Claims by Chinese and Hong Kong officials that the huge protests of the last week were instigated by “foreign forces”, rather than Hong Kongers fighting for their rights, are laughable.
However, the Hong Kong government’s decision on Saturday to suspend the hated extradition bill will ease the squeeze that Beijing is facing from said “foreign forces” or international governments, as those who are not Marxist-Leninists prefer to say.
This humiliating climbdown, which will have required sign-off at the highest levels of the Chinese Communist Party, also takes some international heat off Beijing when it is fighting many fires at once.
China had come under intense outside pressure over the bill, which would have allowed people in semi-autonomous Hong Kong to be extradited to mainland China for the first time. It was roundly condemned by Washington and US lawmakers, including House Speaker Nancy Pelosi, who called it “horrific”, and criticised by other Western governments including Australia, Canada, the United Kingdom and the European Union. Senior US lawmakers even introduced a bill that threatened to revoke some of Hong Kong’s special trade privileges if the extradition proposal came into effect.
Most initial assessments have argued that Carrie Lam, the Hong Kong leader who is appointed by Beijing, dropped the bill because of pressure from the streets and the fear of more violent clashes between police and (mostly young) protesters. That was certainly a factor.
But this humiliating climbdown, which will have required sign-off at the highest levels of the Chinese Communist Party, also takes some international heat off Beijing when it is fighting many fires at once. Foreign ministers from Australia and the UK, who are looking to cool tensions with China rather than inflame them, have already welcomed the decision to drop the bill.
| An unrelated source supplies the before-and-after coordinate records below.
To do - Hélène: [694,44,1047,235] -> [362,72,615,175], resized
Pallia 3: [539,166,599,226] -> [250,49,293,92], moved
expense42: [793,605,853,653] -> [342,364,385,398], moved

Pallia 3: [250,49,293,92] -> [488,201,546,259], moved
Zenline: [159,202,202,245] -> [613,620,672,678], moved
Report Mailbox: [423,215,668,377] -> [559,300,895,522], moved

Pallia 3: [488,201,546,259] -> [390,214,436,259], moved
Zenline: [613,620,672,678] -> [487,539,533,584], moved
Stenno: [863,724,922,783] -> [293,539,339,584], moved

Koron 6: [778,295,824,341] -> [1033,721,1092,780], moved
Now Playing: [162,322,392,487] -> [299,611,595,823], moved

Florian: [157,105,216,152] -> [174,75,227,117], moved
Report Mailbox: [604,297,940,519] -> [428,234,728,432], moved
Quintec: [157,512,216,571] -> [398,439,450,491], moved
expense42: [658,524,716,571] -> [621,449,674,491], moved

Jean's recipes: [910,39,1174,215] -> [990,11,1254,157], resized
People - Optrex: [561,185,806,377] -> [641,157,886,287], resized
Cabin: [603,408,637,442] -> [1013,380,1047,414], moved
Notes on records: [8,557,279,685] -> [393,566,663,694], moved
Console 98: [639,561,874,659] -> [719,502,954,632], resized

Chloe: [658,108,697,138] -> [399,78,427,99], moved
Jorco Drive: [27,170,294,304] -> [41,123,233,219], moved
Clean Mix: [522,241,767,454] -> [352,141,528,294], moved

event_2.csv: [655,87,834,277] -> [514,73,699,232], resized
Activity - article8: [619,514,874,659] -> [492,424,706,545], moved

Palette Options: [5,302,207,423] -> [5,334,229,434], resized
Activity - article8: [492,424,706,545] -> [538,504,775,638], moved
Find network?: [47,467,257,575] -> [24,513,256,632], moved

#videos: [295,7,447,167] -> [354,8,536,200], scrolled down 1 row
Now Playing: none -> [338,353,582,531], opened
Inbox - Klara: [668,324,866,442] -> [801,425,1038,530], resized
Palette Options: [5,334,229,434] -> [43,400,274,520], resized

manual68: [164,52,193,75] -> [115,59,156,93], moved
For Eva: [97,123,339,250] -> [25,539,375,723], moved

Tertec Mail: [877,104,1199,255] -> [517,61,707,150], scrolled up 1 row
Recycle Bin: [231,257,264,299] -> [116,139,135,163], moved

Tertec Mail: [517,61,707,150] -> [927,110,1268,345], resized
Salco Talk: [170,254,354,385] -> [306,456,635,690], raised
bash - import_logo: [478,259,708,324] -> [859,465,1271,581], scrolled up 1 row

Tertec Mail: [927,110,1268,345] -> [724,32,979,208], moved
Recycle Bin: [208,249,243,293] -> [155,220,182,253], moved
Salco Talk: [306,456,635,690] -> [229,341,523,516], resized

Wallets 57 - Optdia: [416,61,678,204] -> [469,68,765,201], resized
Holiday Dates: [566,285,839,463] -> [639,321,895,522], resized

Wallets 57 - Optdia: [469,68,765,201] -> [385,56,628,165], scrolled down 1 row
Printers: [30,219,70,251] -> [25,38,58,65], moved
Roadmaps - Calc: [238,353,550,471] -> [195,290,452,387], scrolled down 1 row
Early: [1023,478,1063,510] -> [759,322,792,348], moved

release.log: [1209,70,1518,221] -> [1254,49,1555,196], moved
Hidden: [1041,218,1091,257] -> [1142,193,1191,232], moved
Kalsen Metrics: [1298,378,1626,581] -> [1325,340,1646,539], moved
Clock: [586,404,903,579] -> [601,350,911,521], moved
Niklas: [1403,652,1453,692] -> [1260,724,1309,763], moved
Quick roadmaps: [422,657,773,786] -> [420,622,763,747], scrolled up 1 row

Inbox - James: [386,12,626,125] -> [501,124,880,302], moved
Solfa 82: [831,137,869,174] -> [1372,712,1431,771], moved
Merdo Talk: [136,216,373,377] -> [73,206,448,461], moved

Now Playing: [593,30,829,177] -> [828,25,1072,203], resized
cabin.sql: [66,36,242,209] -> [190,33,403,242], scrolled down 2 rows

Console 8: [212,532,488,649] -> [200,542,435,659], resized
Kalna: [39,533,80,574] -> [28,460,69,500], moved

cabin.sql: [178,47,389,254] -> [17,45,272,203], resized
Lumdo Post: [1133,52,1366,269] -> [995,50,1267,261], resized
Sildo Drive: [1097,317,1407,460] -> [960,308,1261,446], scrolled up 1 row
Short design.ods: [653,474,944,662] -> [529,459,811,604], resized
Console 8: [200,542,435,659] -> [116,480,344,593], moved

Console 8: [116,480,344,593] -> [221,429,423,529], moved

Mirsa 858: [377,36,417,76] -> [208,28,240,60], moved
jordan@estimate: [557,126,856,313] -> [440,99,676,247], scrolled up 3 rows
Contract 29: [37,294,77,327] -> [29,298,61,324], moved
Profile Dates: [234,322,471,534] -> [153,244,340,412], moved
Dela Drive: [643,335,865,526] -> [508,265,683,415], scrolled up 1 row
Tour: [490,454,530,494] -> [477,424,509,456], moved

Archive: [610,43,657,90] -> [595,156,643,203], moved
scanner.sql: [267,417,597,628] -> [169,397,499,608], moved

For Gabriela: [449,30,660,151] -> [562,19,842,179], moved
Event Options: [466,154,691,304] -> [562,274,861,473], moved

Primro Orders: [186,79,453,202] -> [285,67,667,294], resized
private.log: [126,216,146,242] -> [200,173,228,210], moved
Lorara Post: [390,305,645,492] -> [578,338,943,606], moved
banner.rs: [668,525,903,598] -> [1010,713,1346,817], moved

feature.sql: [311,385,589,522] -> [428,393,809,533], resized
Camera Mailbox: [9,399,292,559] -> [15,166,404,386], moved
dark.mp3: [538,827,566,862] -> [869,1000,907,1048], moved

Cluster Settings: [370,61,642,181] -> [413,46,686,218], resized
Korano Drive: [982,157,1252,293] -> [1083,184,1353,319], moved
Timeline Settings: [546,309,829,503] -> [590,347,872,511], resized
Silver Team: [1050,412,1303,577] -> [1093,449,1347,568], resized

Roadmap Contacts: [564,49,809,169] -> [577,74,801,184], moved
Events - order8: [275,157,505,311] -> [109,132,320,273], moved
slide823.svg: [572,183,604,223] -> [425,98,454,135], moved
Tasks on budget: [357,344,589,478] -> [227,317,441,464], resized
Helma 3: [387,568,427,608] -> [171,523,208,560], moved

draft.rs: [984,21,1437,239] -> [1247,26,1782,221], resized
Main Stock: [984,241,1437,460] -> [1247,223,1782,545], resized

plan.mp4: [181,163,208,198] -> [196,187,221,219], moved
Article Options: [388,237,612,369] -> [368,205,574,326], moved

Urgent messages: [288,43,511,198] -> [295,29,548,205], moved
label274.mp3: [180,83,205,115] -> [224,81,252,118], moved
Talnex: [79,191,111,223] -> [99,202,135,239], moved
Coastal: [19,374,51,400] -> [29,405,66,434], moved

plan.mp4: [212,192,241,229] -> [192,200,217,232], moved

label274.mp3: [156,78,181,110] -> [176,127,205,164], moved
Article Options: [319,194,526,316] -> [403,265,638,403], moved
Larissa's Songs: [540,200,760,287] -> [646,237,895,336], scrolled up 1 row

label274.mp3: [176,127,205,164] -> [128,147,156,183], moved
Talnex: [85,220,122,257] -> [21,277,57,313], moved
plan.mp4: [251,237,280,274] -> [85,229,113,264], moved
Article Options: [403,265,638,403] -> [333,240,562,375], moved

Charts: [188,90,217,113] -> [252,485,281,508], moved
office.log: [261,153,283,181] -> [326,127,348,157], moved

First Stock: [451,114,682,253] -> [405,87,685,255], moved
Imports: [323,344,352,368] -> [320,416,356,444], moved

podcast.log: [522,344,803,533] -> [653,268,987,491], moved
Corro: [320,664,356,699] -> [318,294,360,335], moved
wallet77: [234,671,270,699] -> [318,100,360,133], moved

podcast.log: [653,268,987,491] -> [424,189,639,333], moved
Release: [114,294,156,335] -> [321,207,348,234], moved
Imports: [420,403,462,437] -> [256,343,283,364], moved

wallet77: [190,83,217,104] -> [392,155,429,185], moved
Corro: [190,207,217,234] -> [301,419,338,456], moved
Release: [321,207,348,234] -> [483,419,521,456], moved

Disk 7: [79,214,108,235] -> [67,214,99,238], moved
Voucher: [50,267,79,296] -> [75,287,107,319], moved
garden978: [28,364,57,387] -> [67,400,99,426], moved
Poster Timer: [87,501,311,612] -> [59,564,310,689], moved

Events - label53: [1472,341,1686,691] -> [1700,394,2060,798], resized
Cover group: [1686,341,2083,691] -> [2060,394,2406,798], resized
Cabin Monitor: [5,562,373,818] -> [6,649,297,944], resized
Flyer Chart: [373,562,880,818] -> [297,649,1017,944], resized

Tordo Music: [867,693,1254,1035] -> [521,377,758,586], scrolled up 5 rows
China’s President Xi Jinping is in the midst of a trade and technology war with the US and pondering whether or not to meet Donald Trump at the G20 in Osaka later this month in a last-ditch effort to come to a negotiated settlement. The last thing he needed was to give the US, and other Western countries, another stick to beat China.
Another external issue was Taiwan, where presidential and legislative elections are due in January. Beijing holds out Hong Kong’s One Country, Two Systems arrangement as the model for eventual unification with Taiwan, which it claims as its own. But President Tsai Ing-wen was using the extradition bill, and the massive protests in Hong Kong, to highlight once again why her country must keep its distance from China if it is to remain a vibrant democracy. Even presidential candidates from the more China-friendly opposition party, the Kuomintang, felt compelled to speak out against the Chinese government because of the events in Hong Kong.
It helped, of course, that the extradition bill was not a core issue for the Chinese Communist Party. While it supported the bill, which would have allowed it to detain corrupt businessmen and political enemies in Hong Kong without the need for messy kidnappings, it does not seem to have been instigated it. And Beijing can use Lam as a shield to absorb criticism over the climbdown.
Still, the dropping of the bill shows that, contrary to what many analysts say, China is not impervious to external pressure.